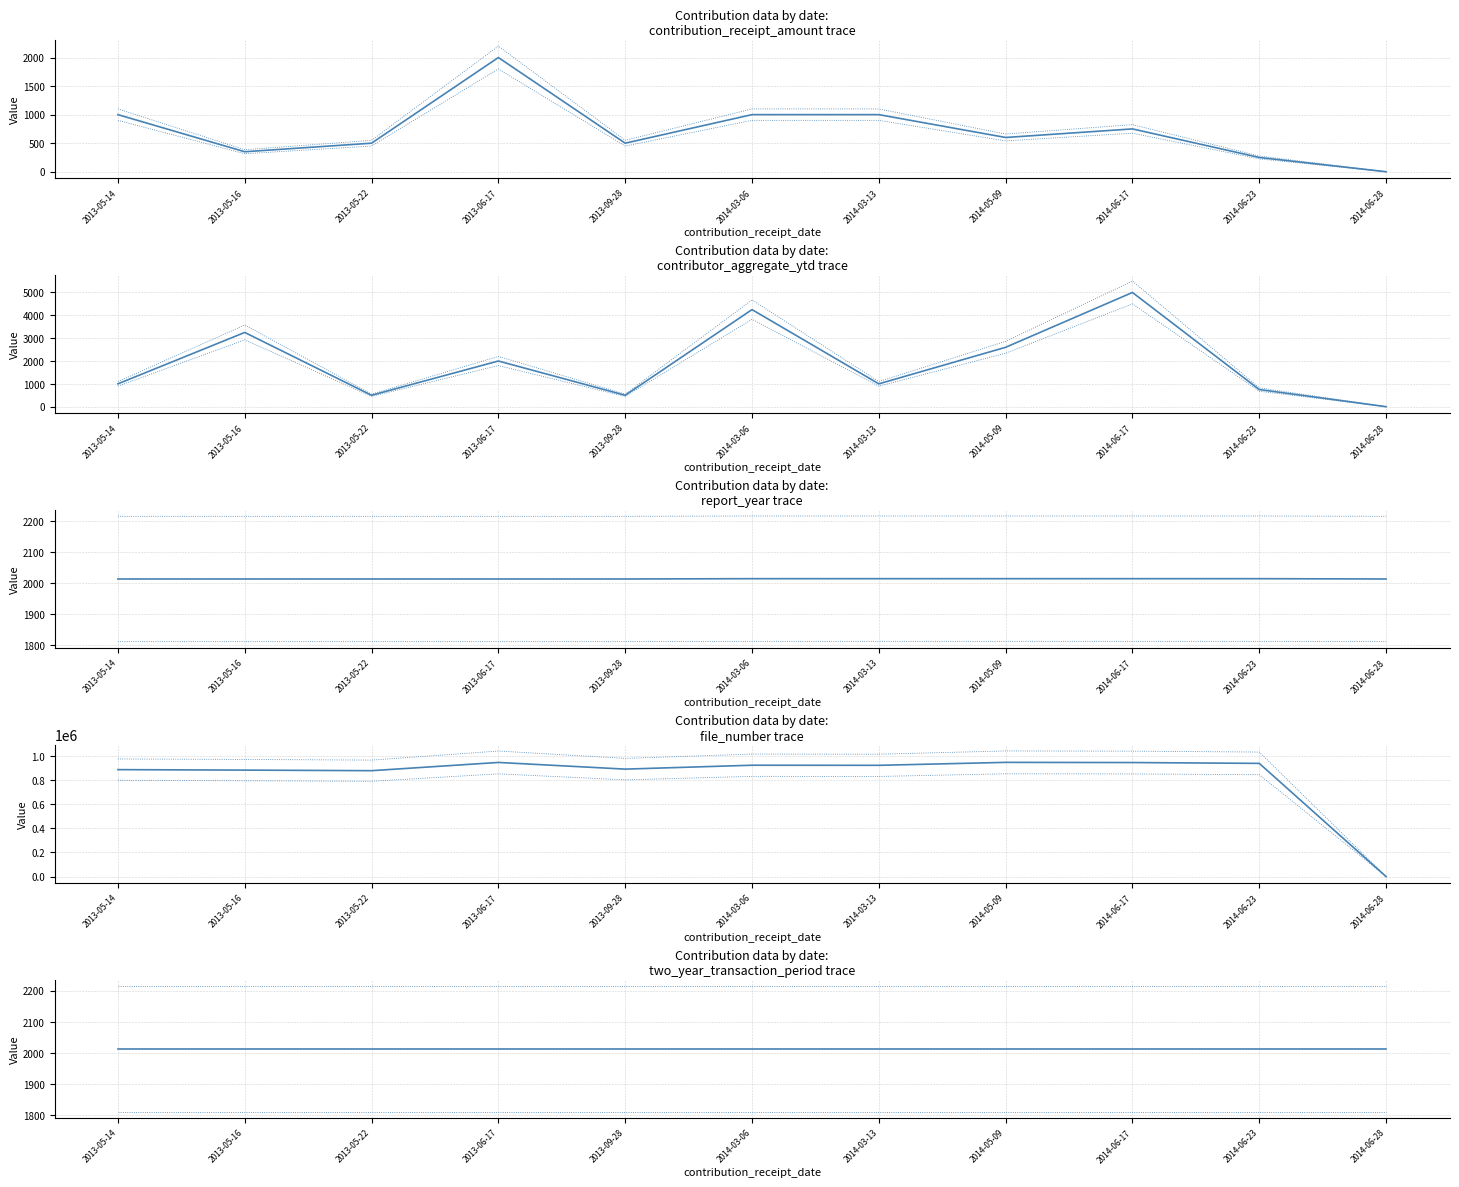

Which series has the largest total across all categories?

file_number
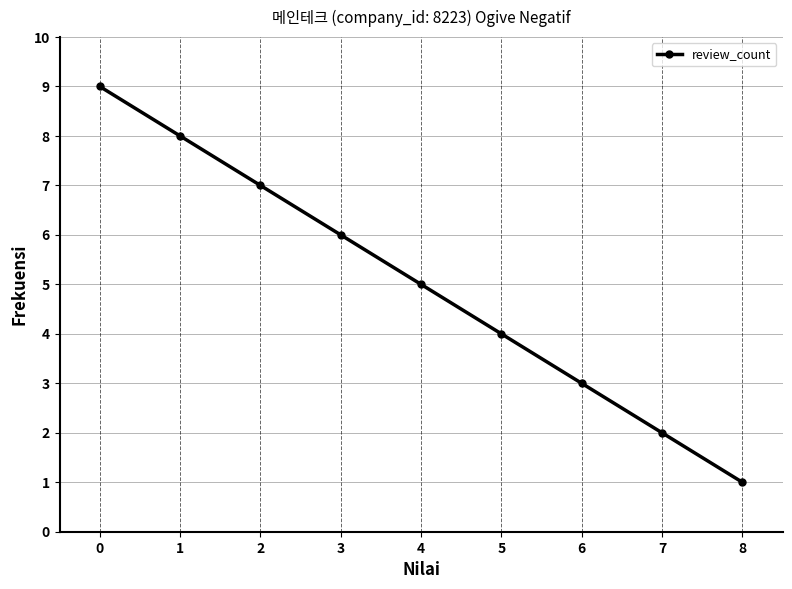

The value at 0 is 15. True or false?

False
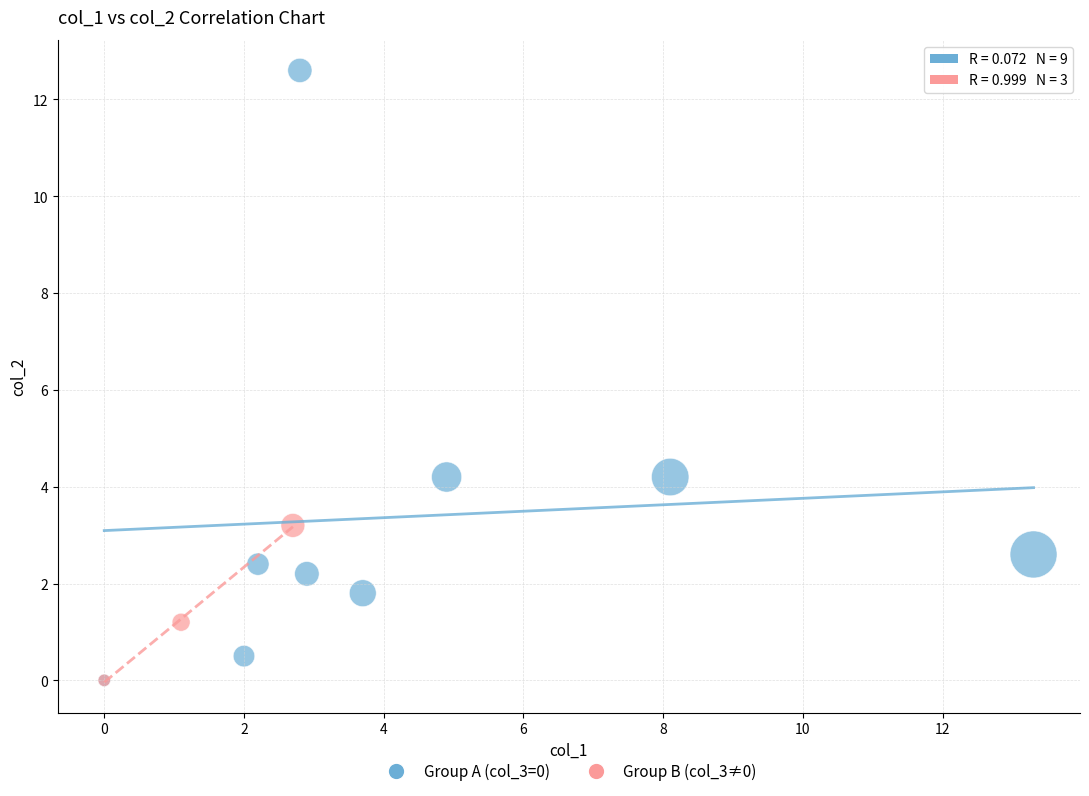

Which series has the widest spread of Y values?

Group A (col_3=0)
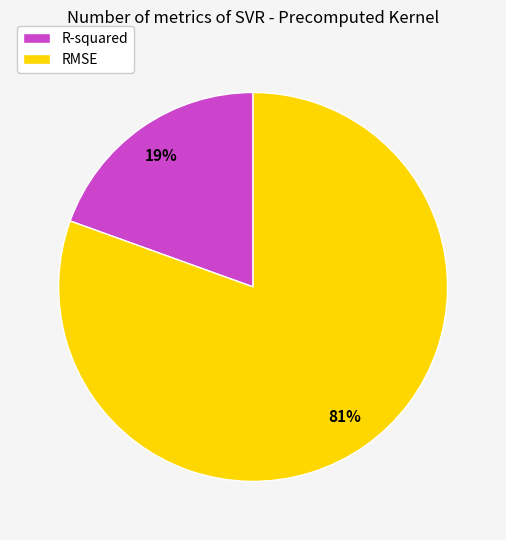

The RMSE slice represents 81% of the pie. True or false?

True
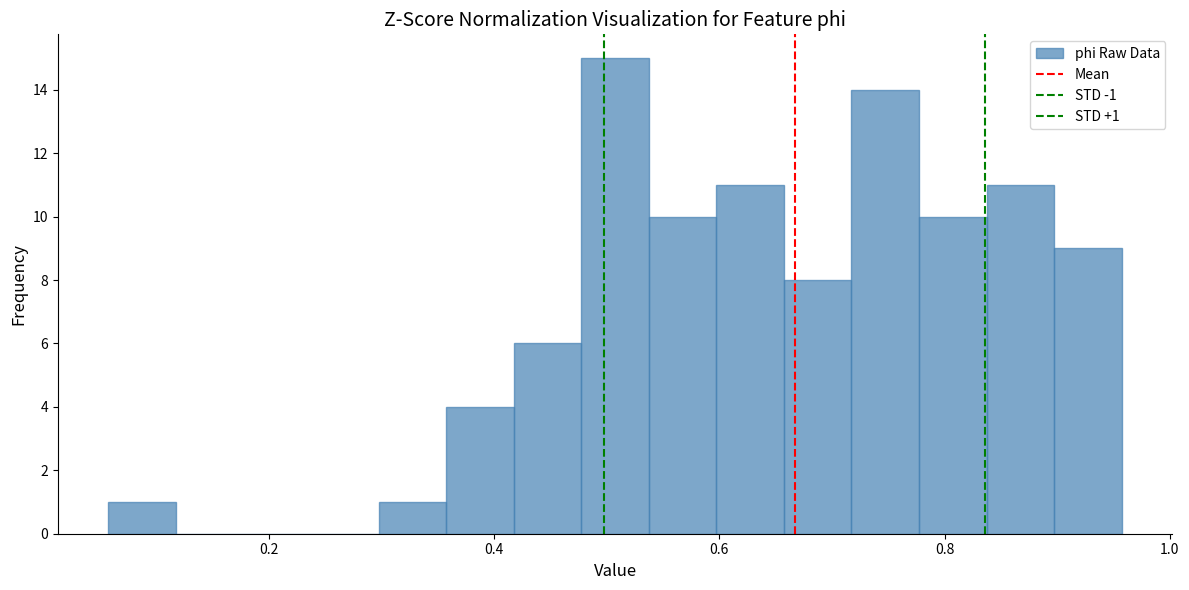

Around what value on the x-axis is the tallest bar? Give the approximate position of its centre, as read against the axis.

0.50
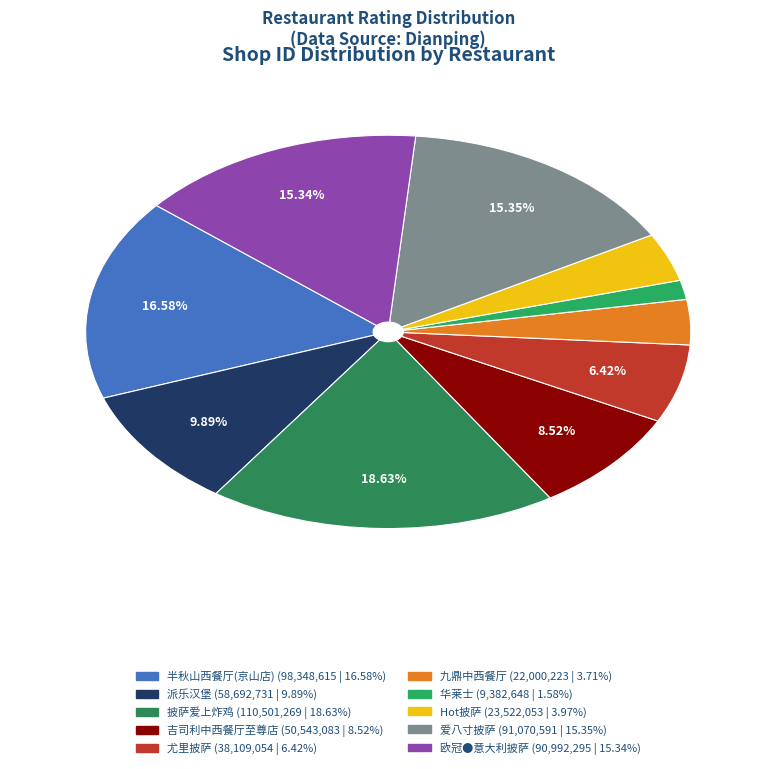

Is there any slice that represents more than half of the pie?

No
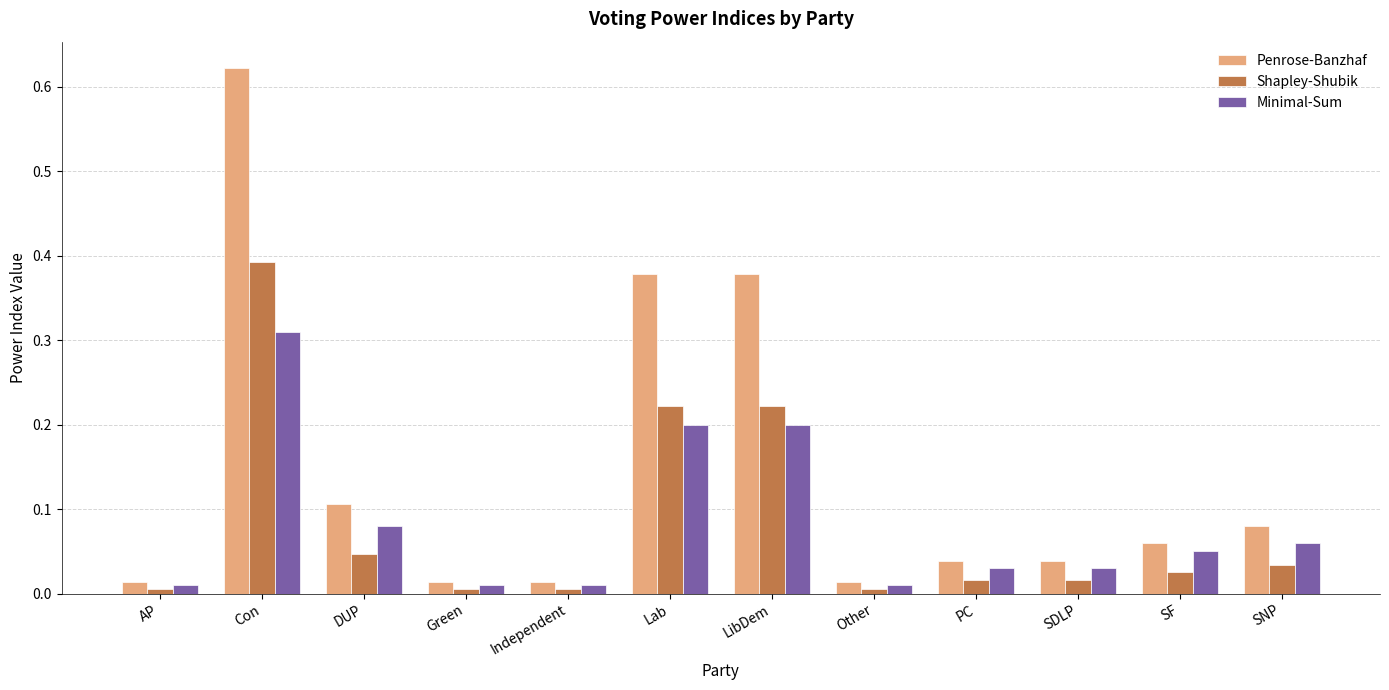

The Minimal-Sum series shows 0.2 at Lab. True or false?

True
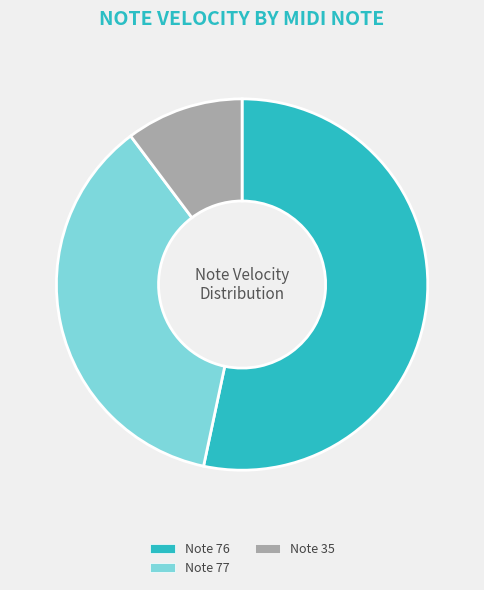

Is the sum of Note 77 and Note 35 greater than half?

No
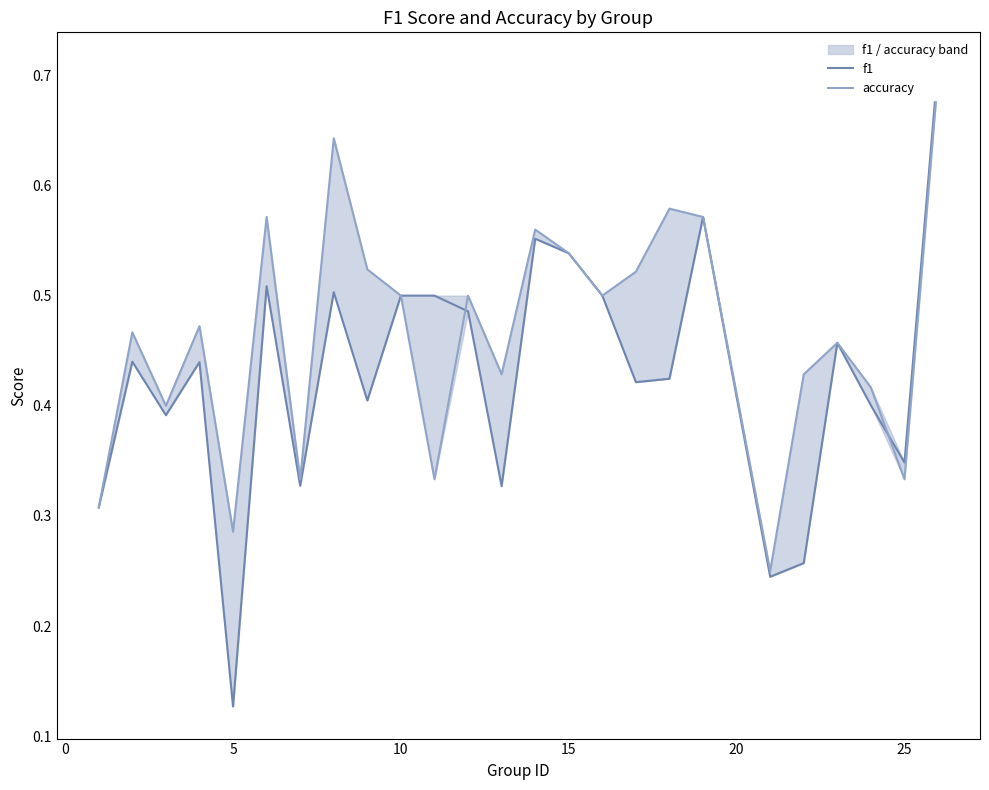

The value of accuracy at 12 is 0.7. True or false?

False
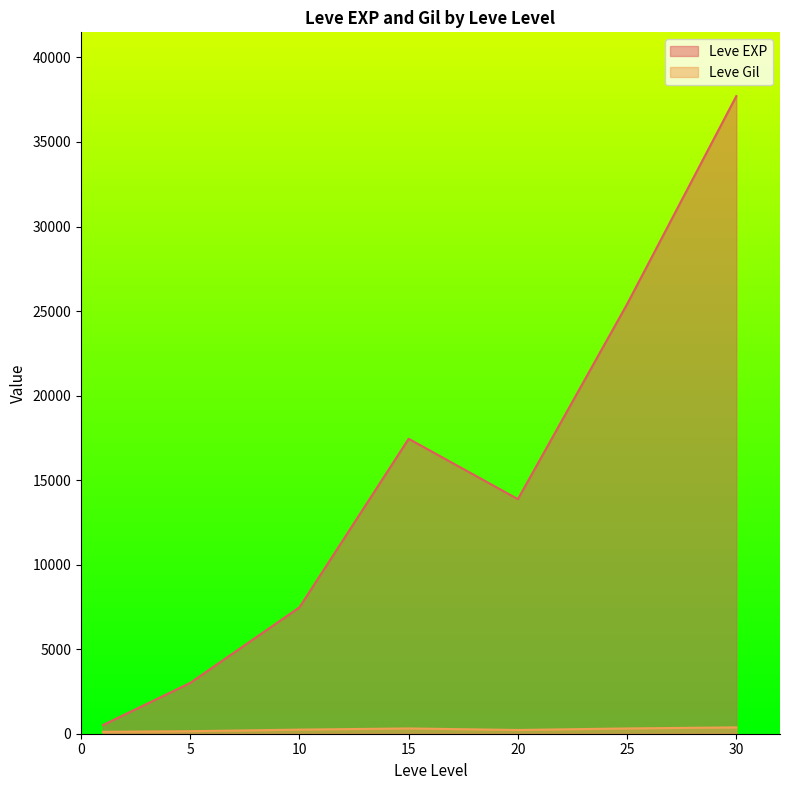

Which series changed the most between 10 and 15?

Leve EXP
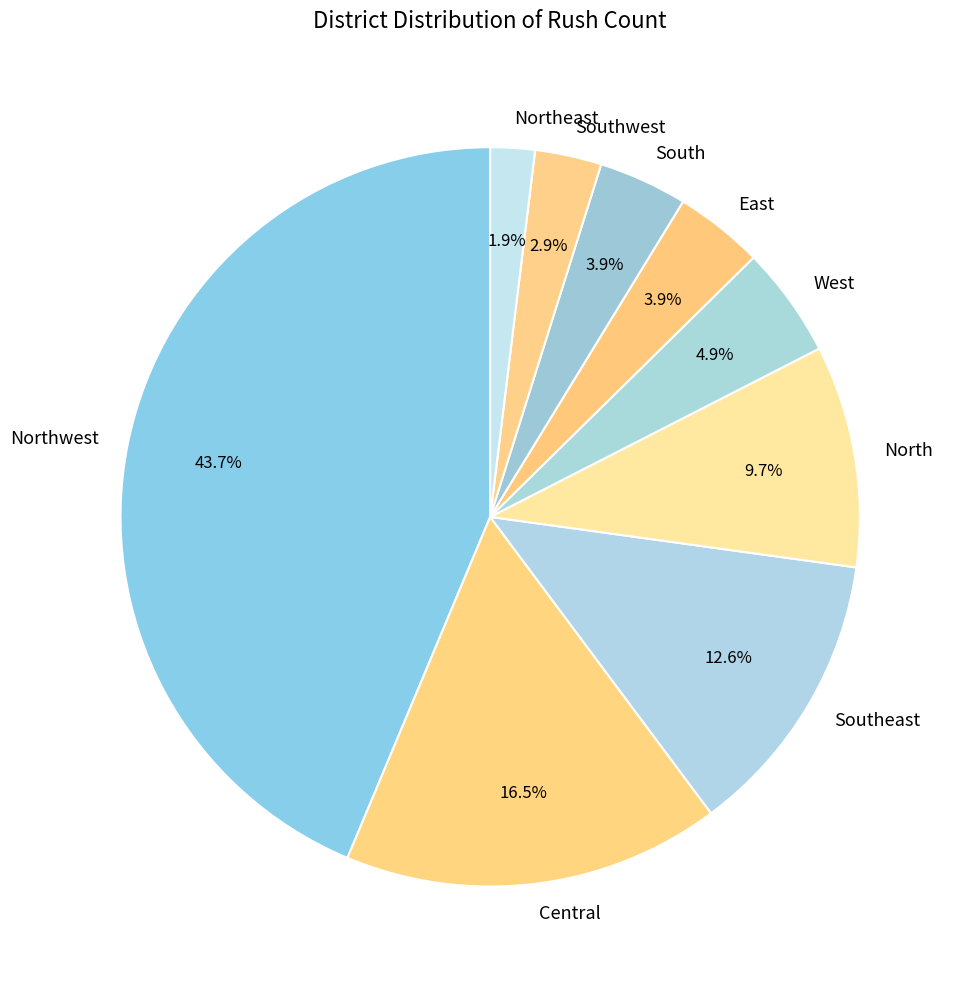

Which category has the smallest portion of the pie?

Northeast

※

_About this task_
Copy everything from the line containing "Is there any" down to the end of the records, changing "slice" to "wedge" and keeping every other word the same. Leave the pictures out.

_Output for this exercise_
Is there any wedge that represents more than half of the pie?

No

The Minimal-Sum series shows 0.2 at Lab. True or false?

True

Is the sum of Note 77 and Note 35 greater than half?

No

The value of accuracy at 12 is 0.7. True or false?

False

Which series changed the most between 10 and 15?

Leve EXP

Which category has the smallest portion of the pie?

Northeast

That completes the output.